With that said, is it possible to invoke the same sense of passion in Asia here? To do so, several changes need to be made in regards to how students learn. First, teachers should assign more projects, and meaningful ones at that. Taking the time to thoroughly investigate an issue helps students learn and retain information better than rote memorization. Everyone remembers projects from elementary school or junior high, but one would be hard-pressed to find students who recall specific information from their tests. Projects are also more applicable to “real life” jobs, where an employee has to gather information and put together a solution or presentation.
Another key modification could be an increased focus on interactive learning, also known as the Socratic method. Harvard physics professor Eric Mazur read a journal report by Arizona State University professor David Hestenes that found students had the same misunderstandings of physics before and after taking introductory courses. Hestenes found that they improved in understanding and answering test questions effectively, but failed at applying those teachings to real-world scenarios.

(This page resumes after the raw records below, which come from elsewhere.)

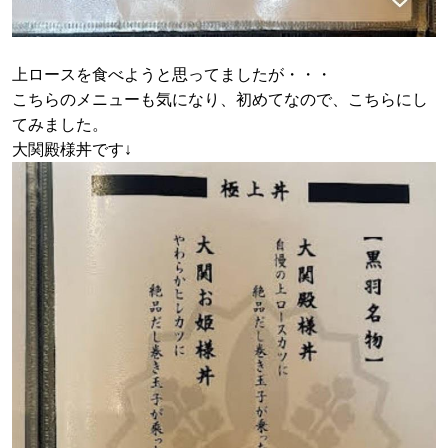
上ロースを食べようと思ってましたが・・・
こちらのメニューも気になり、初めてなので、こちらにし
てみました。
大関殿様丼です↓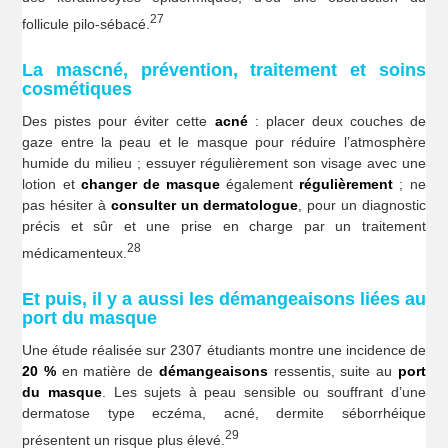
27
follicule pilo-sébacé.
La mascné, prévention, traitement et soins
cosmétiques
Des pistes pour éviter cette
acné
: placer deux couches de
gaze entre la peau et le masque pour réduire l’atmosphère
humide du milieu ; essuyer régulièrement son visage avec une
lotion et
changer de masque
également
régulièrement
; ne
pas hésiter à
consulter un dermatologue
, pour un diagnostic
précis et sûr et une prise en charge par un traitement
28
médicamenteux.
Et puis, il y a aussi les démangeaisons liées au
port du masque
Une étude réalisée sur 2307 étudiants montre une incidence de
20 %
en matière de
démangeaisons
ressentis, suite au
port
du masque
. Les sujets à peau sensible ou souffrant d’une
dermatose type eczéma, acné, dermite séborrhéique
29
présentent un risque plus élevé.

Mazur conducted a simple experiment: He gave a 10-minute lecture on a specific topic. When he began to have students apply that topic to real-world examples, they were dumbfounded. However, once he allowed them to talk to one another, within three minutes they clearly gained an understanding of the concept.
Mazur found that students are more likely to reach one another than a professor is. He concluded this was due to the fact that professors know what they are teaching. In other words, professors often do not remember what it’s like to learn their field of choice, since they know it so well and have been teaching it for so many years. But a student knows how to fill in the blanks with another student since they just learned said concept recently. Mazur is now world-known and has concluded that interactive learning triples a student’s understanding of content.
Another simple way to improve education is to increase spending on education. It’s no coincidence that states that spend more money on education fare better. Generally speaking, this is what often makes the education received in the northeast better ranked than southern states. Higher salaries attract better talent; it’s a simple component of capitalism that proves true again and again.
Perhaps we have fallen behind in education because we got too comfortable. After all, America was at the top of the world for the last 100 years. We aren’t used to having competition, but it’s coming fast. Now is the time to make some changes. As a society, the barrier between the classroom and the real world needs to be diminished. Teachers need to grow with the times, and students need to demand more of their teachers. Fill out those surveys, and fill them out honestly. Lastly, don’t be afraid to ask a peer for assistance. He or she may help you more than your professor ever could.